Dave Littlefield, who scouted Jeter for the Montreal Expos and went on to become Pittsburgh’s general manager, wrote a report that praised Jeter’s body type and bode well for future success.
“Hi butt, longish arms & legs, leanish torso,” he said. Among his other remarks was the “young colt” description.
“I think I got most of that right,” said Littlefield, who now scouts for the Chicago Cubs. “I wish in retrospect we had picked him.”
Jeter says he never really focused on scouts and is pretty sure they first showed up to scout another player on his summer team. Grouch observed Jeter for about a year but tried not to interact with him.
“He always stayed away. He kept his distance,” Jeter said.

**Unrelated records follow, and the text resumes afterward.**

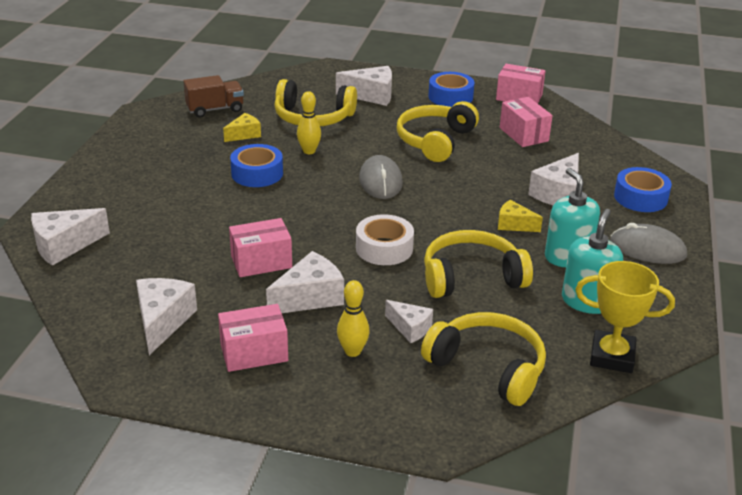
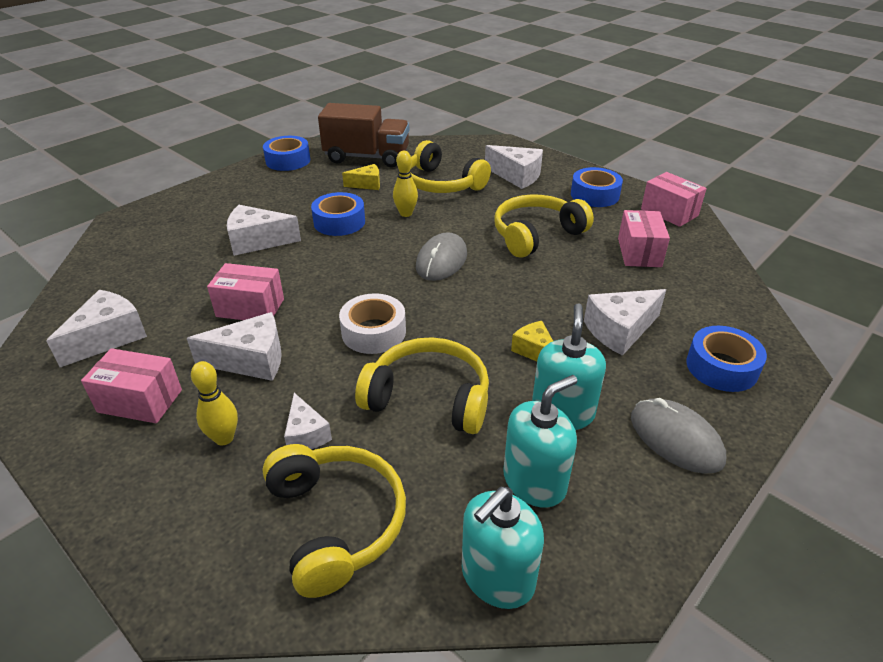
camera: 30 degrees right, 5 degrees up
white cheese [31,208,110,266] -> white cheese moved to [227,205,301,256]
brown truck [183,75,244,118] -> brown truck [318,103,409,167], size x1.58
yellow trophy [575,261,675,373] -> turquoise soap dispenser [462,487,544,609]
none -> blue tape [263,136,310,171]

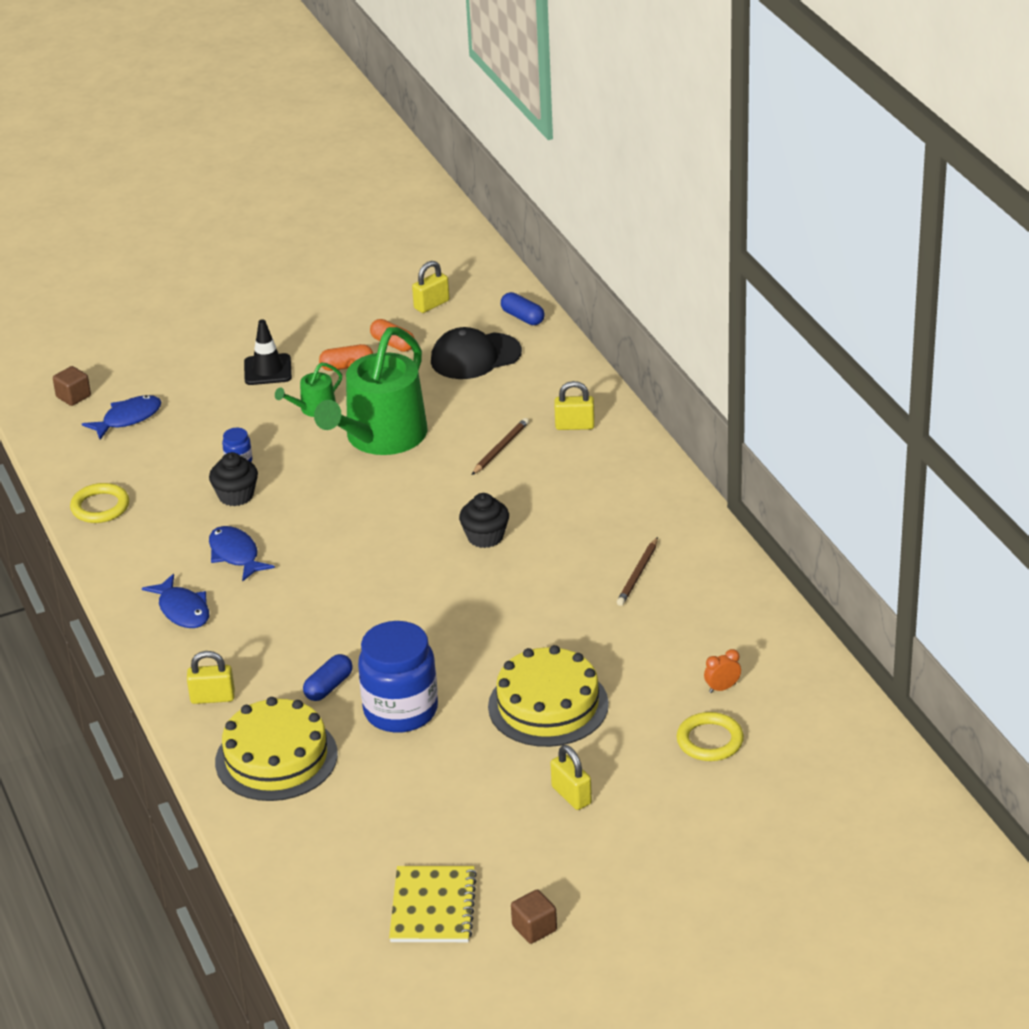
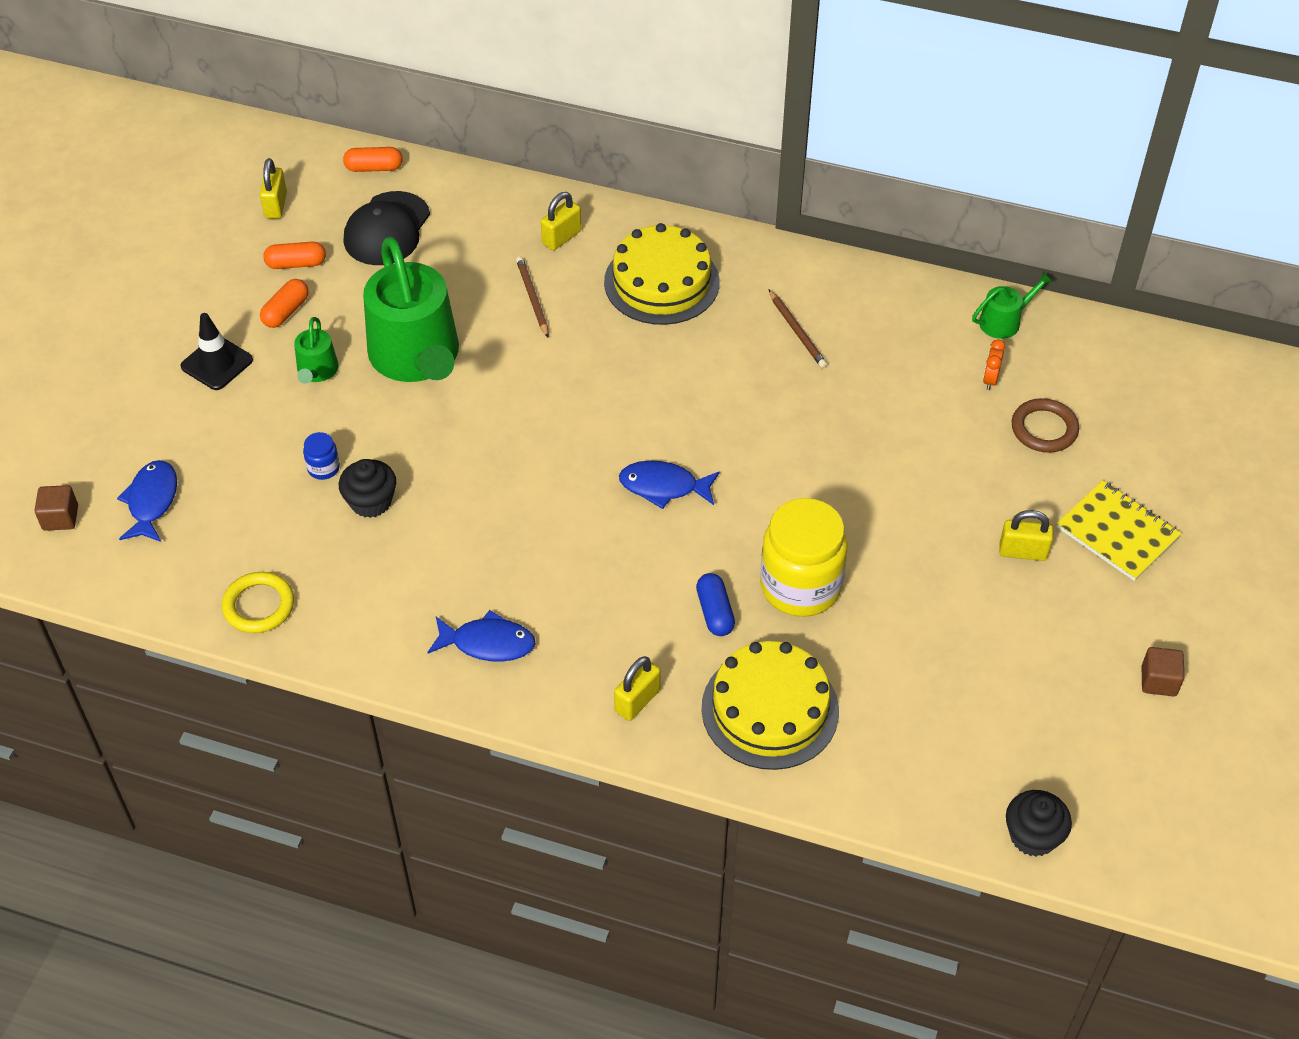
camera: 50 degrees left, 15 degrees up
blue fish [209,526,275,582] -> blue fish moved to [619,460,720,509]
blue jar [358,621,438,733] -> yellow jar [760,498,848,617]
yellow notebook [389,866,477,942] -> yellow notebook moved to [1057,480,1182,581]
black cupcake [459,493,509,548] -> black cupcake moved to [1006,790,1072,857]
yellow cake [488,645,609,747] -> yellow cake moved to [604,223,720,325]
blue capsule [501,292,544,325] -> orange capsule [343,147,403,172]
yellow ring [676,712,744,761] -> brown ring [1012,398,1079,453]
none -> green watering can [972,272,1053,339]

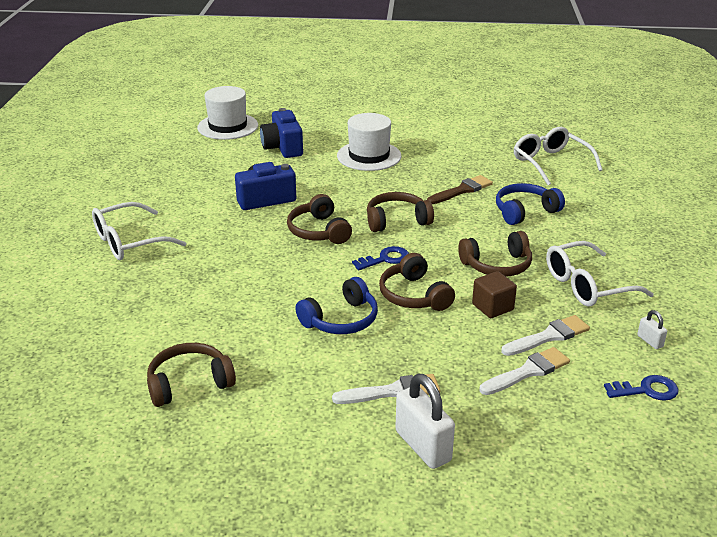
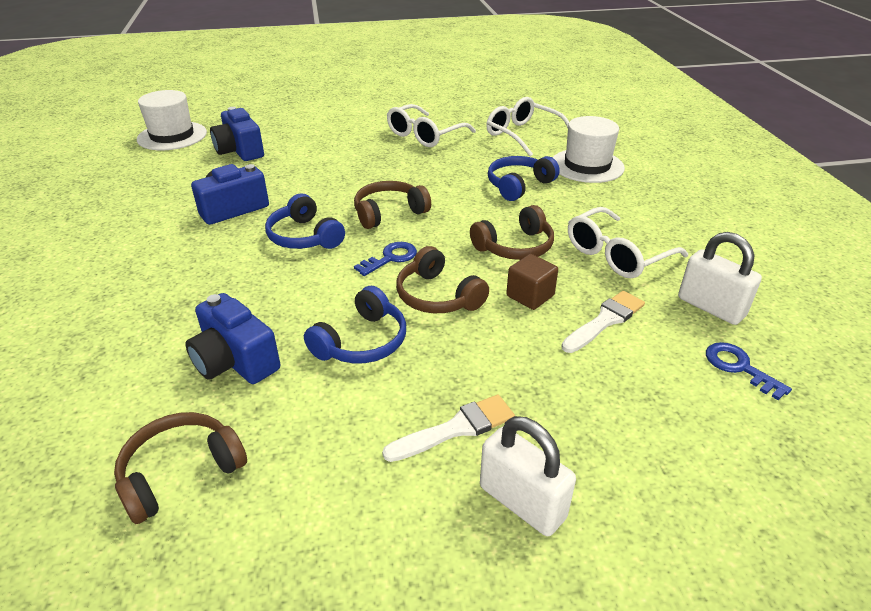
camera: 15 degrees left, 5 degrees up
white glasses [92,202,186,260] -> white glasses moved to [387,104,476,147]
brown headphones [287,194,352,244] -> blue headphones [265,194,345,249]
white hat [337,113,401,171] -> white hat moved to [553,116,625,183]
brown brush [427,175,493,204] -> none
white brush [479,347,570,395] -> none
blue key [604,375,679,401] -> blue key turned 105 degrees counterclockwise [706,342,792,400]
white padlock [637,310,667,349] -> white padlock [678,232,762,325], size x2.08
none -> blue camera [185,293,280,384]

Grouch had a reason for his behavior.
“I did not want him to know that I was at the ballpark,” he said. “I sat in my car. I was in the bushes. I was in the woods. I didn’t want him to play for me, because I wanted to see how he handled failure. And every game that he played was the same.”
As the draft approached, Yankees’ director of scouting Bill Livesey made the trip to Michigan to watch him play. But the entire organization avoided contact. Five other teams were ahead of New York.
“We pretty much zeroed in on him, but none of us wanted to get our hopes up,” Livesey said. And when Yankees executives met on the day before the draft, there was one last internal hurdle to overcome — and it was a big one.
“Mr. Steinbrenner was not real high on taking high school kids, simply because they were too long from the big leagues. So we had to convince him,” Livesey said, referring to late owner George Steinbrenner, who was suspended from baseball at the time.
“He asked me how long it was going to take for him to be in the big leagues,” Livesey said. “It was a little bit of the fib: I told him four years.”
The five teams ahead of the Yankees didn’t take Jeter. Not Houston, not Cleveland, not Montreal, not Baltimore, not Cincinnati. When the Yankees were up, Jeter was there for the picking.
Jeter signed for a $700,000 bonus (he would make $266 million from the Yankees), reached the major leagues for the first time in 1995 and quickly blossomed.
Grouch says he had a feeling.
“He’s going to be able to play in the toughest venue in all of athletics, and that’s Yankee Stadium,” he said.
“And this guy, he was going to capture this entire city. He was going to capture New York.”